EXTRAIT:
########################################

L'esprit démocratique, l'intelligence politique, l'honnêteté intellectuelle, la capacité de rassemblement, la diplomatie et la finesse d'esprit sont des qualités indispensables pour élever la pratique de la politique en un art et exercer celui-ci avec noblesse. Or qui suit la campagne législatives de 2018 dans le Kesrouane, qui a commencé avec les municipales de 2016, ne peut que conclure que ces qualités ne sont pas les points forts de Chamel Roukoz. Sous son air de gentilhomme, l'homme excelle plutôt dans le populisme méchant. « Prenez garde des voleurs de la politique (...) Ils volent votre avenir et l'avenir de vos enfants, ainsi que vos aspirations et vos rêves. Ils sont protégés par les services de sécurité ». Soit pour le début, mais comment ça « protégés par les services de sécurité »?  « Accorder le droit de résidence aux étrangers qui sont propriétaires d'un appartement au Liban (loi de finances, art. 49, j'y reviendrai dans un autre article), est une question existentielle. Je regrette son élaboration par le Parlement et le gouvernement, afin qu'il se transforme en une plate-forme pour l'implantation (des réfugiés syriens et palestiniens au Liban) ». L'amnésie du général-retraité lui a fait oublier que son parti, le Courant patriotique libre, est dans toutes les sphères de l'Etat, il a élaboré et approuvé l'article 49 de la loi de finances : la commission des finances et du budget est présidée par une éminence grise du CPL, Ibrahim Kanaan, le parrain et grand défenseur de l'article 49 ; la part globale du CPL dans le gouvernement, qui est à l'origine de la loi, est de huit ministres, soit 28% du Conseil (trois ministres proprement CPL et cinq ministres, la part du Président) ; le CPL contrôle 18 députés au Parlement, soit 14% de l'Assemblée nationale qui a voté la loi. Rajouter à tout cela que Michel Aoun, ex-chef du CPL et actuellement président de la République, a signé et promulgué et la loi et l'article en question! Il est temps de se réveiller mon général.

########################################

CONSIGNE 1: Recopiez telles quelles toutes les lignes fournies ci-dessous, en omettant les images.

########################################

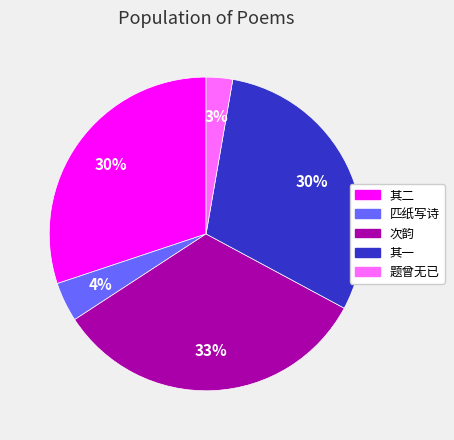

Is there any slice that represents more than half of the pie?

No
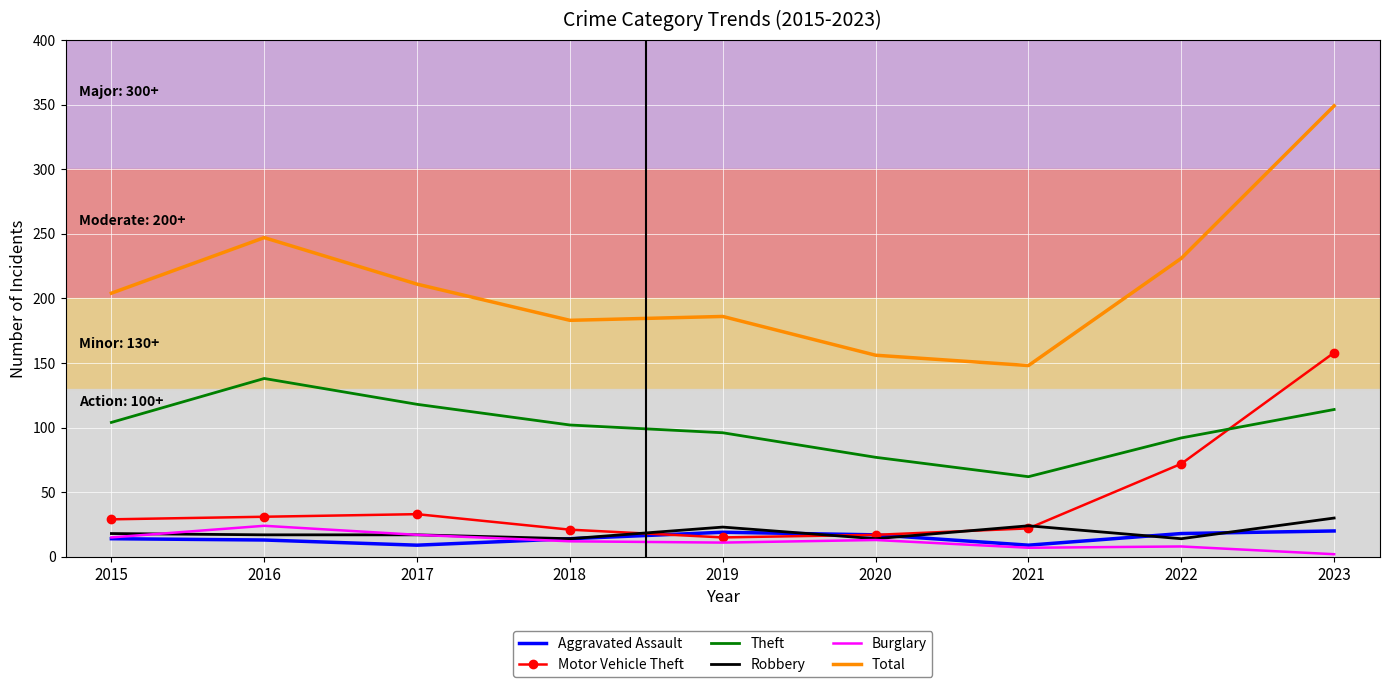

Which category has the highest value across all series?

2023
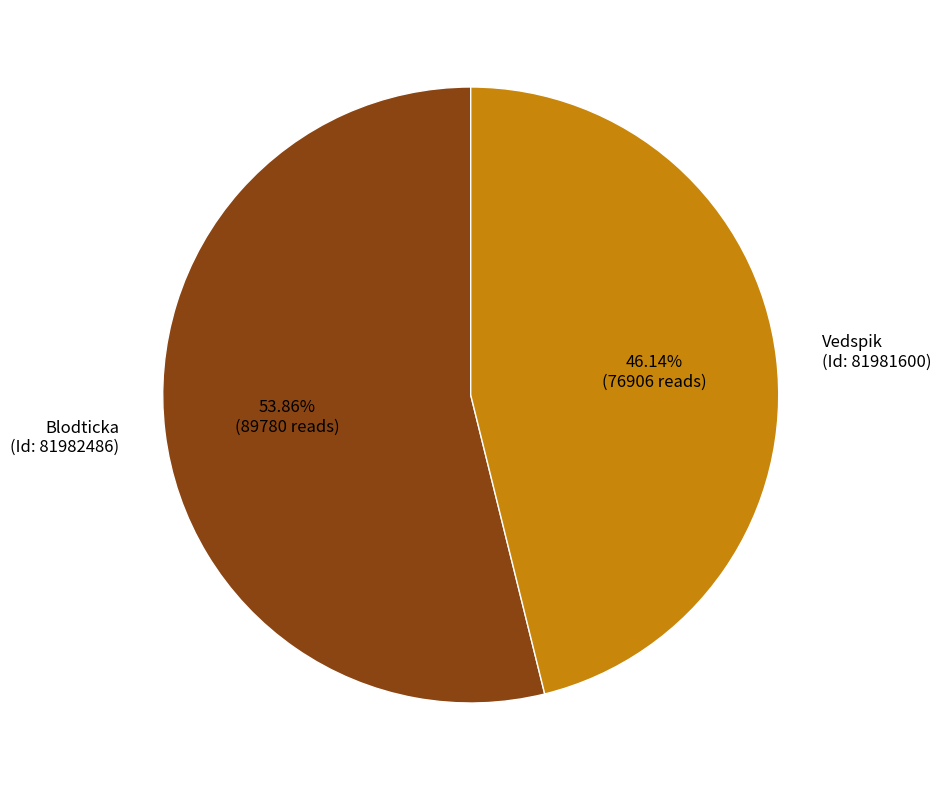

Which slice represents more than half of the pie?

Blodticka (Id: 81982486)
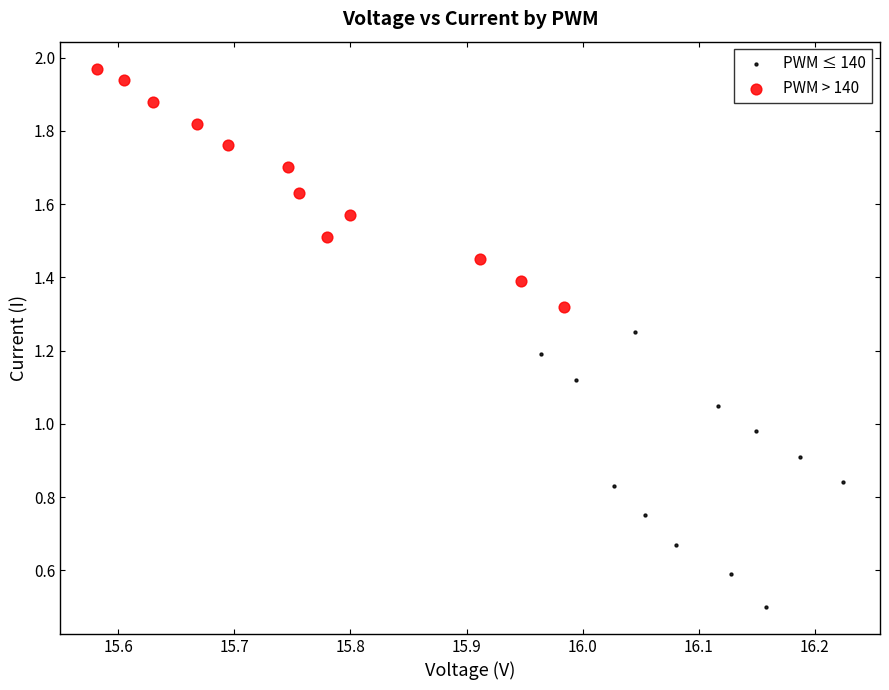

Which series has the widest spread of Y values?

PWM ≤ 140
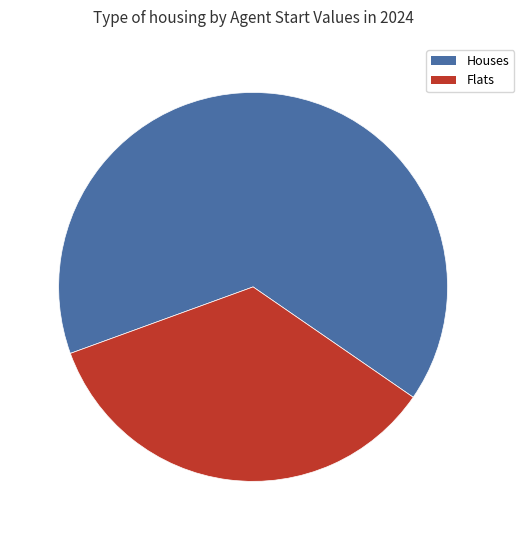

Does any single category account for the majority?

Yes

########################################

CONSIGNE 2: Énumérez toutes les qualités que l'extrait présente comme indispensables pour élever la pratique de la politique en un art.

ZONE DE RÉPONSE 1:
Is there any slice that represents more than half of the pie?

No

Which category has the highest value across all series?

2023

Which slice represents more than half of the pie?

Blodticka (Id: 81982486)

Which series has the widest spread of Y values?

PWM ≤ 140

Does any single category account for the majority?

Yes

ZONE DE RÉPONSE 2:
- l'esprit démocratique
- l'intelligence politique
- l'honnêteté intellectuelle
- la capacité de rassemblement
- la diplomatie
- la finesse d'esprit